What constitues Sexual Harassment?
Under Title VII of the Civil Rights Act of 1964 sexual harassment is a form sex discrimination.

Unwelcome sexual advances, requests for sexual favors, and other verbal or physical conduct of a sexual nature constitute sexual harassment when this conduct explicitly or implicitly affects an individual’s employment, unreasonably interferes with an individual’s work performance, or creates an intimidating, hostile, or offensive work environment.

What should employers do to prevent and correct harassment?

Employers should establish, distribute to all employees, and enforce a policy prohibiting harassment and setting out a procedure for making complaints. In most cases, the policy and procedure should be in writing.

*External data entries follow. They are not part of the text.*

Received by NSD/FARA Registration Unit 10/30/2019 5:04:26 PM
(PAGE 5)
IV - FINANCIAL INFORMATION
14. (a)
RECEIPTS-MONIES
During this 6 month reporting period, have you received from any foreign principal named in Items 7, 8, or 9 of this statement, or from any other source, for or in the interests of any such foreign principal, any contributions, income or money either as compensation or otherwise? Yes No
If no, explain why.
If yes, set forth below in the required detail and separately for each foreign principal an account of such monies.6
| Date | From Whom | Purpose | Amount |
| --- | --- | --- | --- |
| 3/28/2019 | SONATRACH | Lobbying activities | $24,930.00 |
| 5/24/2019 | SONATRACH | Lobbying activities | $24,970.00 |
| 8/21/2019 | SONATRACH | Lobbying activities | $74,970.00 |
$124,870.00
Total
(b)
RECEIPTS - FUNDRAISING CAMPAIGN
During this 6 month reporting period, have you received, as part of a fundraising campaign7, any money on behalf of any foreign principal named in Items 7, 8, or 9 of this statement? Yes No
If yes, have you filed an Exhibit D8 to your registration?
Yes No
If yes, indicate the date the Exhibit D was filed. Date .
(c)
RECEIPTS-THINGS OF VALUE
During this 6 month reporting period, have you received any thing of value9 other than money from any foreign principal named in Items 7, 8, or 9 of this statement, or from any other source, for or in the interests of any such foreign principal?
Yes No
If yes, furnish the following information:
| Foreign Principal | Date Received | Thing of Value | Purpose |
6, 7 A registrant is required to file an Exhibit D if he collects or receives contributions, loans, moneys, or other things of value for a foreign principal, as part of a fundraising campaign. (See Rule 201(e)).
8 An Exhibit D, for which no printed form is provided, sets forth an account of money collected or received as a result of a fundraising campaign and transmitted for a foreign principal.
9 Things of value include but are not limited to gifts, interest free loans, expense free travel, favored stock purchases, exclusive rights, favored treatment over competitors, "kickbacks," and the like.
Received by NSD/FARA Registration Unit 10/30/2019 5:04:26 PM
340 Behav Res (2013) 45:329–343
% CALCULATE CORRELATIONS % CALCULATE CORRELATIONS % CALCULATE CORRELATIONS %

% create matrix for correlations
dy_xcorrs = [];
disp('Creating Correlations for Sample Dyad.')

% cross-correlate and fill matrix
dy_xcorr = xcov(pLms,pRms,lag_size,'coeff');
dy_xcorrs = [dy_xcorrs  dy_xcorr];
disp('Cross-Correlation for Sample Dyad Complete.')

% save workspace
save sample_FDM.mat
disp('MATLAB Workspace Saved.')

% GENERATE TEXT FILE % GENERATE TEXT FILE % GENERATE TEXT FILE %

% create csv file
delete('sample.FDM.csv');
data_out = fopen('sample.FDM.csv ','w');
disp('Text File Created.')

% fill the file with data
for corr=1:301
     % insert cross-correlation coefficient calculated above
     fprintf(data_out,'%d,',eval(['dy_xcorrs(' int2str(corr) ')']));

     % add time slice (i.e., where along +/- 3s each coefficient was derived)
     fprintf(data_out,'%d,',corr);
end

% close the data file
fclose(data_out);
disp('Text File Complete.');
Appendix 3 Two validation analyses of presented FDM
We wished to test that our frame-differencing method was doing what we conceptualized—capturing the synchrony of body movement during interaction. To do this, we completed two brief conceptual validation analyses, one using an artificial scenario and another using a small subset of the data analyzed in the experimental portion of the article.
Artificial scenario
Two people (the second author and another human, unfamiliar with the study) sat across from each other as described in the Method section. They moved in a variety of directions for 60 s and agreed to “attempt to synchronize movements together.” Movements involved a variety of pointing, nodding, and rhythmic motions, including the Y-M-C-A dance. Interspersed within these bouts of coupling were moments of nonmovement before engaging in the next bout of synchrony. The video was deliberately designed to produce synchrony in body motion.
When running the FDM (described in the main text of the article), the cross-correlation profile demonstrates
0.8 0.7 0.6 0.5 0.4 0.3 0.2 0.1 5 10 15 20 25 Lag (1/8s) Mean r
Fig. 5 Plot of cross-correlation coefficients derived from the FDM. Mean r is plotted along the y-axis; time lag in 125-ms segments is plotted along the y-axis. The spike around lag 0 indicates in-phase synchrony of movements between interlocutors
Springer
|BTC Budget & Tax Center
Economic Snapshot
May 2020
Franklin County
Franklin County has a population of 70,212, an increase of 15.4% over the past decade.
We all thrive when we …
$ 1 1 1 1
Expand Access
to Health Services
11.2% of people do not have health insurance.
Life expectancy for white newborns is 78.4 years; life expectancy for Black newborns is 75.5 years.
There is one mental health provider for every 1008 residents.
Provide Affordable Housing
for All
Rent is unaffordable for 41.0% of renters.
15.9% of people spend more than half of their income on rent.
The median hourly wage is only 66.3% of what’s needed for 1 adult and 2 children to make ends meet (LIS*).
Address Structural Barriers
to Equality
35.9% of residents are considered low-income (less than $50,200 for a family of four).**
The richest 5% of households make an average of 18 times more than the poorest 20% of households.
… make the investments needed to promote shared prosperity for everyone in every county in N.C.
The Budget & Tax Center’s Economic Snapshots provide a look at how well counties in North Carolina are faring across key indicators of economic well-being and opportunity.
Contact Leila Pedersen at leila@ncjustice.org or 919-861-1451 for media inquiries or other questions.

Small businesses may be able to discharge their responsibility to prevent and correct harassment through less formal means. For example, if a business is sufficiently small that the owner maintains regular contact with all employees, the owner can tell the employees at staff meetings that harassment is prohibited, that employees should report such conduct promptly, and that a complaint can be brought “straight to the top.”

If the business conducts a prompt, thorough, and impartial investigation of any complaint that arises and undertakes swift and appropriate corrective action, it will have fulfilled its responsibility to “effectively prevent and correct harassment.”

Title VII applies to employers with 15 or more employees, including state and local governments. It also applies to employment agencies and to labor organizations, as well as to the federal government.